In the Smile-project, we aim to migrate data processing approaches to serverless computing. In the course of the project, we asked what research and industry have done so far in this field. As a first approach to answering this question, we performed a multi-vocal literature review, based on this paper1. For the study, we defined two research questions:
Q1: What serverless data processing approaches exist in research and industry?
Q2: What use-cases and purposes for serverless data processing are currently investigated?
We started our search by searching the most common literature databases, namely ACM, IEEE, Springer Link, Elsevier, Google Scholar, Microsoft Academic, and our own Serverless Literature Database. After removing duplicates, the search yielded 245 papers. Out of these, we selected 76 relevant to our research question.
In these papers, we extracted 18 serverless data processing approaches. Out of those, ten made their source code available.
|Spark on Lambda||git||429||AWS||DTF|
What first catches the eye is the fact that almost all frameworks use AWS Lambda as their backend. Amazon being the first to launch a commercially available FaaS platform, could be a reason for this. Only IBM PyWren uses the IBM Cloud Functions as their backend for obvious reasons. We identified two kinds of tools supporting data processing: data transformation framework (DTF) and processing platforms (P). Data transformation frameworks enable data analysts to define jobs in terms of simplified interfaces. The DTF then managed part of the deployment and execution of each data transformation job. Notably, all DTFs share a similar approach to overcome challenges posed by the FaaS environment, such as intermediate data handling and intra-process communication by, for instance, using an intermediate cloud storage for these communications. Most offer a map or map-reduce abstraction to define transformation. In contrast, processing platforms are tackling these challenges with a more general approach. For example, SCAR offers a solution to deploy custom Docker containers on top of AWS Lambda and scale them faster than comparable Container-as-a-Service solutions. However, these processing platforms offer no specific tools for data transformation. Regardless of the type of framework, we noticed that the age of these frameworks varies a lot. One reason could be that most of these frameworks are not used actively outside of research purposes. Only some such as IBM PyWren, recently renamed to lithops, seems to be under very active development since 2018.

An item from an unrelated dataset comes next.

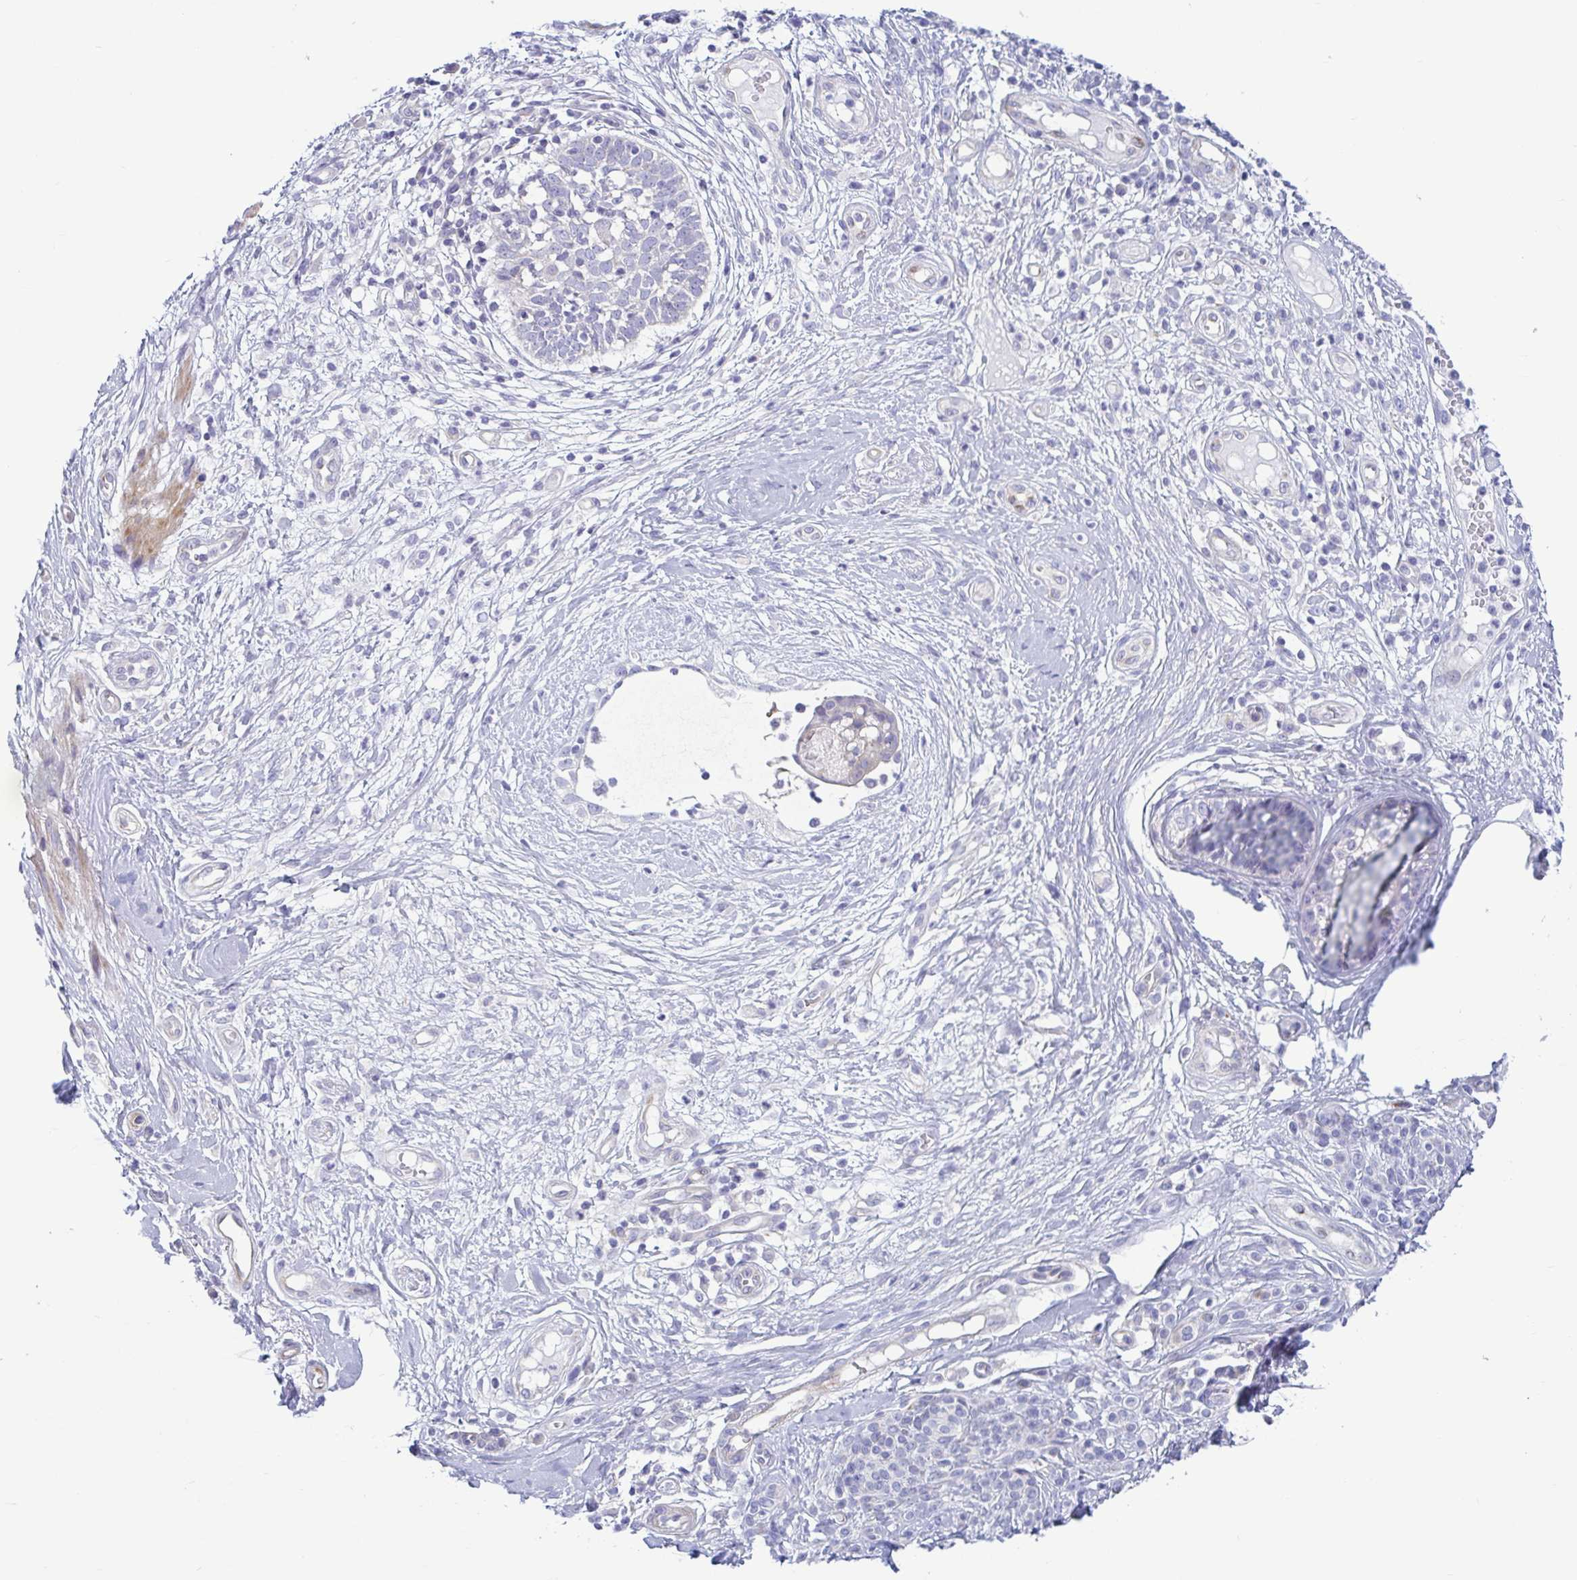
{"staining": {"intensity": "negative", "quantity": "none", "location": "none"}, "tissue": "skin cancer", "cell_type": "Tumor cells", "image_type": "cancer", "snomed": [{"axis": "morphology", "description": "Basal cell carcinoma"}, {"axis": "topography", "description": "Skin"}], "caption": "There is no significant staining in tumor cells of skin cancer (basal cell carcinoma).", "gene": "TNNI2", "patient": {"sex": "female", "age": 89}}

To answer the second research question, we extracted use cases from the relevant papers and categorized them to get an overview of the research directions.
The most common use-case we found was batch data analytics a traditional field in data processing. Data encoding is the second most common use case often used for video encoding or image recogintion in videos. Stream Data Analytics is used for real time data analytics such as mobile device event streams. Operations Automation is a rather small field of reaasearch but interesting for huge distributed compiling and automatic incedence response.